◆ TEXTO EXTRAÍDO:
Comprender hondamente, poseer hondamente.
¿Hay acaso lugar para esto en la vida?
(Hofmannsthal)
La una
de la madrugada parece ser una buena hora para poner orden en las ideas. Lo más
reciente, hace unos minutos, una película de Buñuel, Nazarín, un poco más allá la renta básica en el libro de Cive Pérez,
y durante la tarde un texto de Rousseau, las Ensoñaciones del paseante solitario.
De entrada
me sorprendió la primera parte de este conocido texto de Rousseau, un hombre
notable de su tiempo que comienza su escrito describiendo el sentimiento de
desazón de quien ha sido proscrito por el mundo y, malhumorado, se recluye en
la soledad de sus paseos, que se lamenta largamente de esos hombres que con el
refinamiento de su odio –aquí Rousseau parece querer expresar que tiene a toda
la humanidad en su contra– le obligan a un ostracismo voluntario desde el que
va a embarcarse en una especie de diario íntimo pero como dirigido urbi et orbi a todos sus conciudadanos.
Es decir un texto, a lo que llevo leído, con apariencia de reflexión para su
propio coleto que lo que encierra es una agria repulsa contra todos los hombres
a los que pretende abofetear con sus “ensoñaciones”. Rousseau no se molesta en
usar el artículo indefinido o algún adjetivo que matice ese “todos”. Está desesperadito
y su ánimo le impele, a modo de despecho, un alejamiento radical de esa
sociedad que tan mal se ha portado con él. Pero en este punto le asalta un
interrogante esencial; escribe: “Pero yo, desligado de ellos y de todo, ¿qué
soy yo mismo?”

◆ INFORMACIÓN EXTRAÍDA:
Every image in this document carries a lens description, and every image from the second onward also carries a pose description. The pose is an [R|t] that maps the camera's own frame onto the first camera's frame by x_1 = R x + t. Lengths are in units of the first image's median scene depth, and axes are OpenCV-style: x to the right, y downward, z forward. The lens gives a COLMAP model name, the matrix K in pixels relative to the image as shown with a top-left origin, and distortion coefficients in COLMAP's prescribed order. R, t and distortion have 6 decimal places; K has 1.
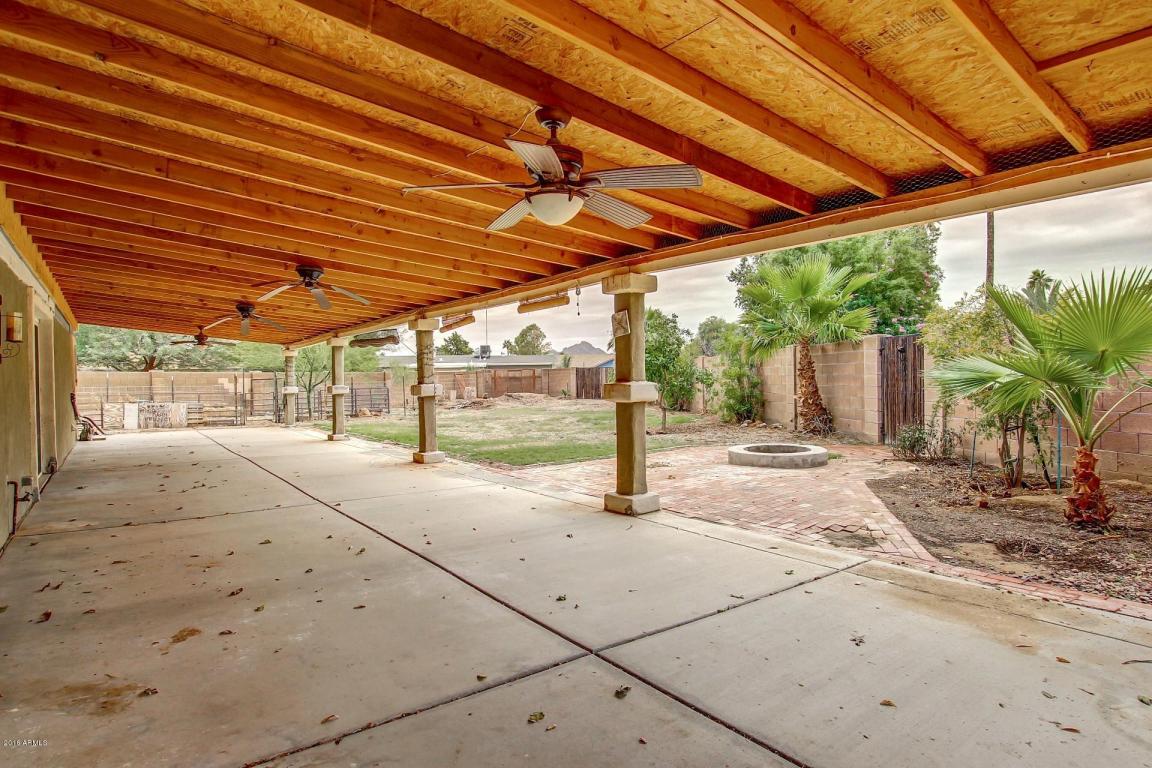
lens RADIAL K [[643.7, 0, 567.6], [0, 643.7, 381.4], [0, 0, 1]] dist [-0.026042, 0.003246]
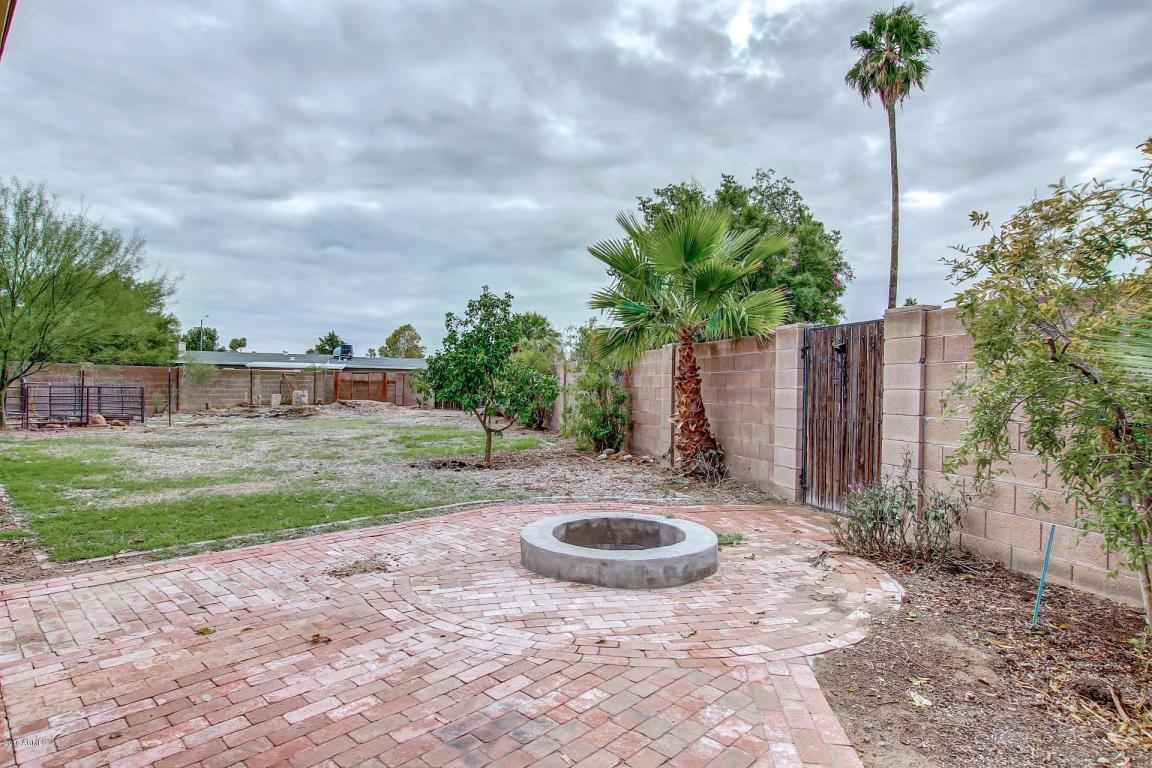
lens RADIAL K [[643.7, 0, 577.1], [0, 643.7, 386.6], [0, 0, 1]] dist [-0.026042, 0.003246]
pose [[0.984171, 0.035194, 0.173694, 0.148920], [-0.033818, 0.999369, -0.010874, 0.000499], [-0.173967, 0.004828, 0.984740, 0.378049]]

...

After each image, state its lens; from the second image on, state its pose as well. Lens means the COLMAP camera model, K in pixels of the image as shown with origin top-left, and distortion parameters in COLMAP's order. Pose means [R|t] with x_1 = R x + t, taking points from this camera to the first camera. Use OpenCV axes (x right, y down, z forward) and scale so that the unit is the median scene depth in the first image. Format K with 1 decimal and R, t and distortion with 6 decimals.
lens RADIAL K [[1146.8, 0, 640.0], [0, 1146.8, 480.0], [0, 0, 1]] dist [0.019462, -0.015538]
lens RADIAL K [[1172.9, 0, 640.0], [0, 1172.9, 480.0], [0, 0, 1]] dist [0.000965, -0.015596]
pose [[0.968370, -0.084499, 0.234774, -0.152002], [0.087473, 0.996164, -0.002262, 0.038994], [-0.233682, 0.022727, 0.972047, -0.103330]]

◆ POR HACER: Reproduce sin cambios el pasaje del texto sobre Rousseau que empieza en "Comprender hondamente, poseer" y termina con "del paseante solitario.".

◆ RESULTADO DE TAREA:
Comprender hondamente, poseer hondamente.
¿Hay acaso lugar para esto en la vida?
(Hofmannsthal)
La una
de la madrugada parece ser una buena hora para poner orden en las ideas. Lo más
reciente, hace unos minutos, una película de Buñuel, Nazarín, un poco más allá la renta básica en el libro de Cive Pérez,
y durante la tarde un texto de Rousseau, las Ensoñaciones del paseante solitario.